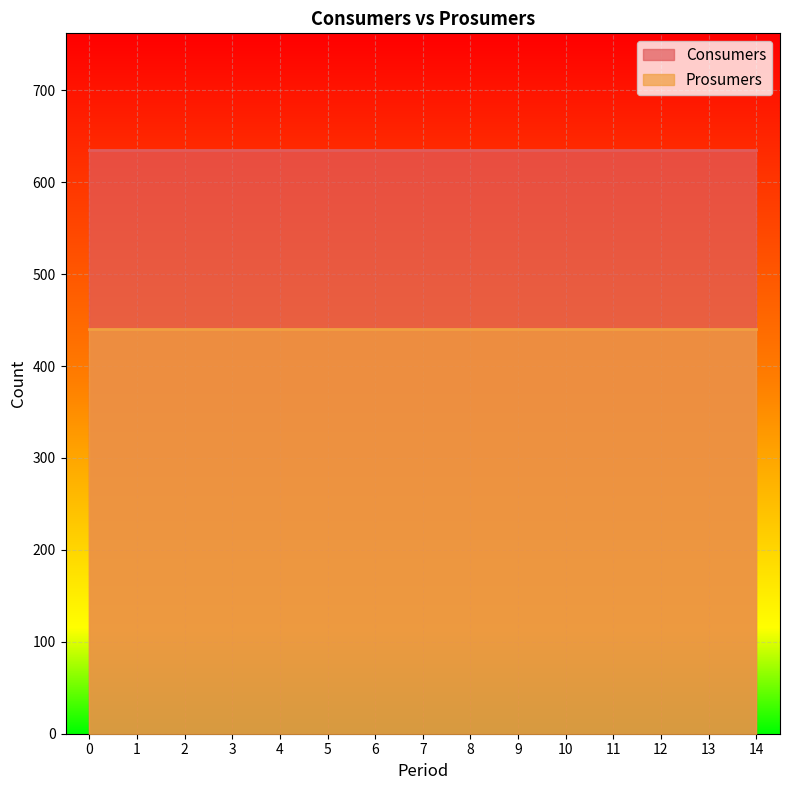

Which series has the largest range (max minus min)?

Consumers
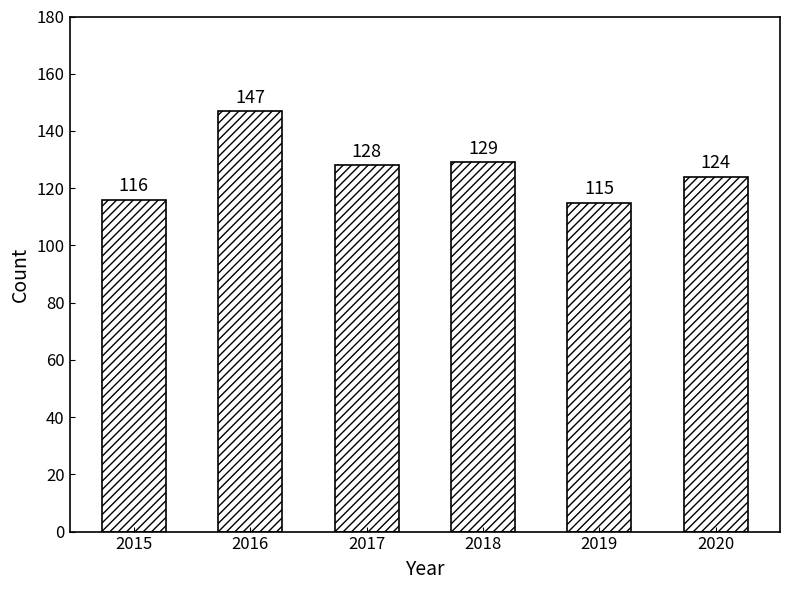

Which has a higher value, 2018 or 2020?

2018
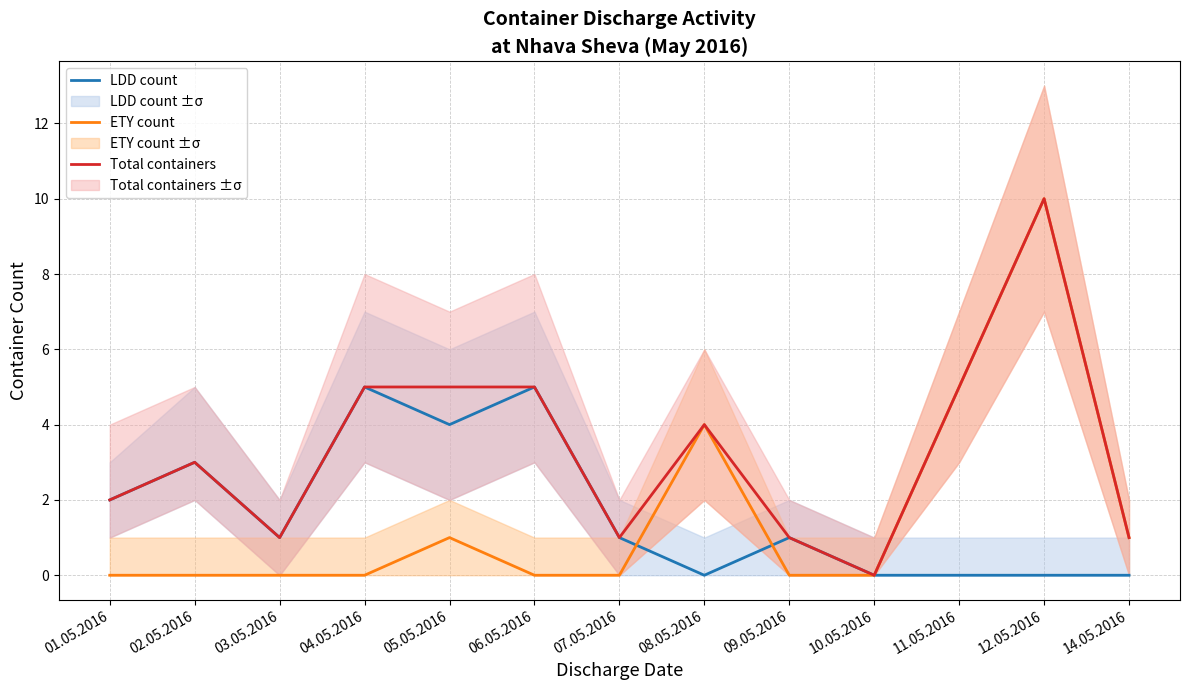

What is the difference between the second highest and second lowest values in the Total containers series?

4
────────────────
Exercise directions.
Can you echo the rows starting at the line that contains "Which has a higher value, 2018 or 2020?" and ending at the last line above, both ends included, repeating them word for word but leaving out the pictures?

Answer area.
Which has a higher value, 2018 or 2020?

2018

What is the difference between the second highest and second lowest values in the Total containers series?

4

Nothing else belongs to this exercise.